With this approach, you can provide high level context to each prompt with a static, reusable text snippet, but then let the user provide the specific input for the task at hand in the UI.
graph TB
subgraph Prompt[<b>Prompt</b>]
BC[<b>Business Context</b>
'We are building the basket functionality
of an ecommerce system.']
UI[<b>User Input</b>
'Here is what I know so far about
this user story: ...']
end
Each team's knowledge pack needs to have the following folder structure:
+ knowledge-pack
+ prompts
+ chat
- prompt_1.md
- prompt_2.md
- prompt_3.md
+ contexts
+ team_1
+ embeddings
- pdf_1.kb
- index.faiss
- index.pkl
- pdf_1.md
- document_1.kb
- index.faiss
- index.pkl
- document_1.md
- domain.md
- architecture.md
- another_knowledge_snippet.md
+ context_2
+ embeddings
...
domain.md
architecture.md
...
The minimum of knowledge you should set up for prompts to work are the static context snippets for domain.md
and architecture.md
. These should describe the team's domain context and the team's architecture at a high level, in 2, maybe max 3 paragraphs.
These snippets will be included in every prompt that references them, so they will be a part of the prompt size every time! Therefore you should think about how to concisely describe the business context and architecture, and use the important key words to give the AI good pointers about what you're working on.
You can try and sanity check if the AI "understands" your knowledge by going into a chat conversation (e.g. by using the /chat
route):
-
Paste your knowledge snippet and ask the AI to summarize and elaborate on it in its own words. See if it makes sense. Adjust the snippet accordingly, e.g. add domain terminology explanations, or clarify the role of an architecture component.
-
Ask the AI for a simple task in the context of your snippet (e.g. to write a user story or create a domain model with your business context, or to help you with a technical decision with your architecture snippet). See if it makes sense, adjust the snippet accordingly.

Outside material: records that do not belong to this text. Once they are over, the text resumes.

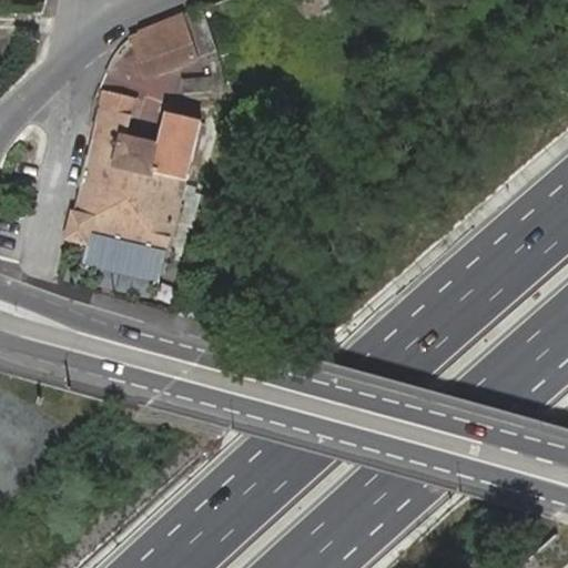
[(219,52),(204,10),(135,36),(150,73),(219,52)]
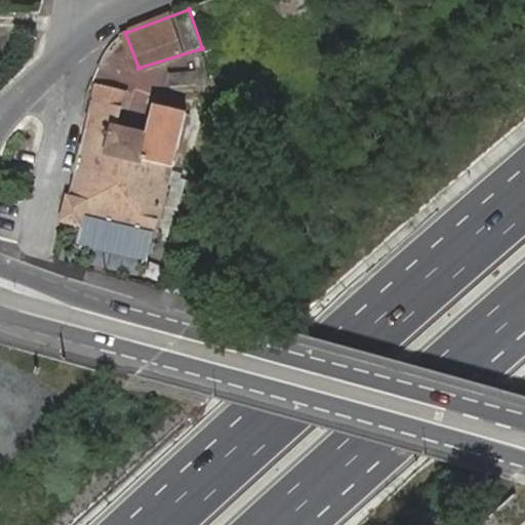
[(196,73),(170,73),(170,83),(196,82),(196,73)]
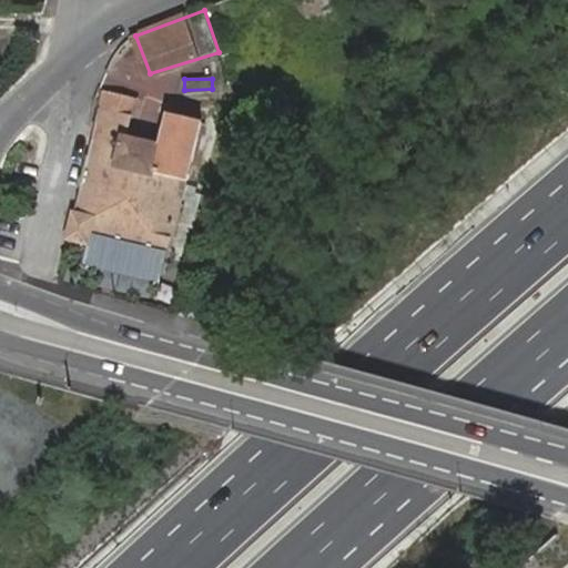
[(103,90),(99,108),(131,117),(135,100),(103,90)]
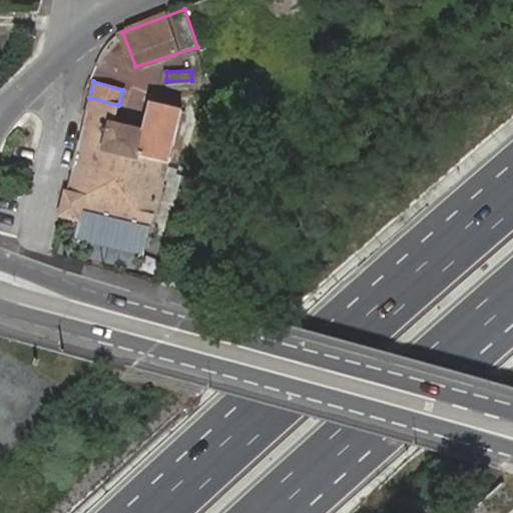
[(89,97),(63,208),(80,212),(81,207),(152,225),(182,109),(153,101),(145,131),(114,123),(118,105),(89,97)]
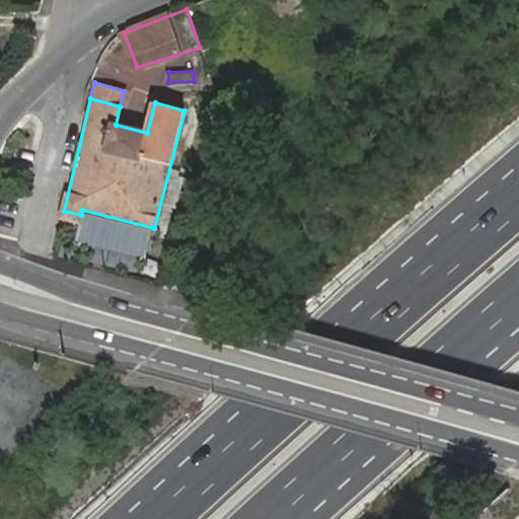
[(82,210),(81,215),(76,235),(147,252),(154,228),(82,210)]
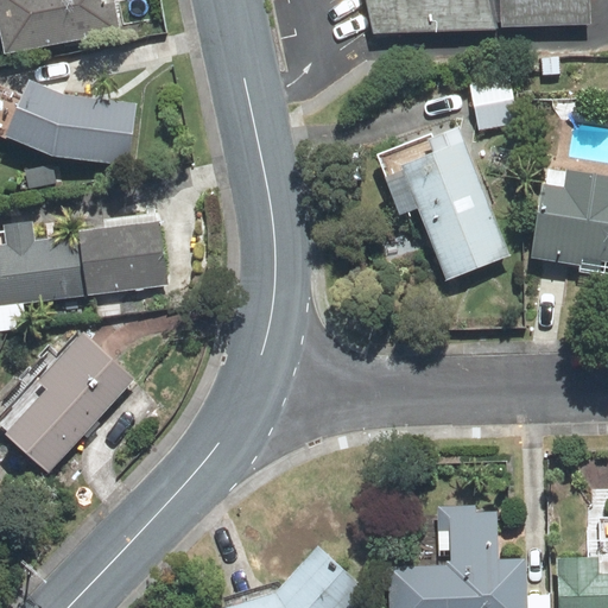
[(116,30),(109,0),(0,0),(0,33),(4,51),(116,30)]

Create a markdown file and put it into the prompts/chat
folder. Use one of the existing prompt files in that folder as an example to define the metadata. The new prompt will automatically be loaded into the sidebar menu and the dashboard.
Prompt metadata
Every prompt file has a frontmatter block that defines metadata about the prompt:
identifier
: A-unique-identifier (will not be visible to the users, but it helps to be human readable, for logging and debugging purposes)title
: "Title of the prompt that will show up in the UI dropdowns"system
: "System prompt" (optional)categories
:["category1", "category2"]
// provide a list of task categories where this prompt should show up. Valid values: "analysis", "coding", "testing", "architecture"help_prompt_description
: "Describe to the user what the prompt does"help_user_input
: "Describe for the user what type of input they need to give in order to get the best results from the prompt"help_sample_input
: "Provide an example of what the user input could look like"
Prompt content
Inside of the prompt text, you can reference the static knowledge snippets that are defined in a team's knowledge
folder. Use the {domain}
and {architecture}
variables to reference the business context and architecture snippets. Those two are the default knowledge snippets that are used in many of the prepared prompts. But you can add your own if you need to. E.g., you could add an additional snippet for "Frontend coding patterns". You can define the name of the reference variable in the metadata of the knowledge snippet file (see domain.md
as an example)
The previous section only touched on one form of knowledge source, the context description text snippets.
The application also supports retrieval-augmented generation with a more advanced form of knowledge sources. Those can be used in 2 ways:
- Users can ask them questions directly on the Chat with Haiven section
- Users can use them to enhance their conversations - e.g., while they are using a prompt to prepare threat modelling, they could ask for additional relevant context from security or compliance documents.
You will find a utility CLI in the [./cli](cli)
folder with more documentation.
The new documents will be accessible to the user in the "Documents" dropdowns in the application.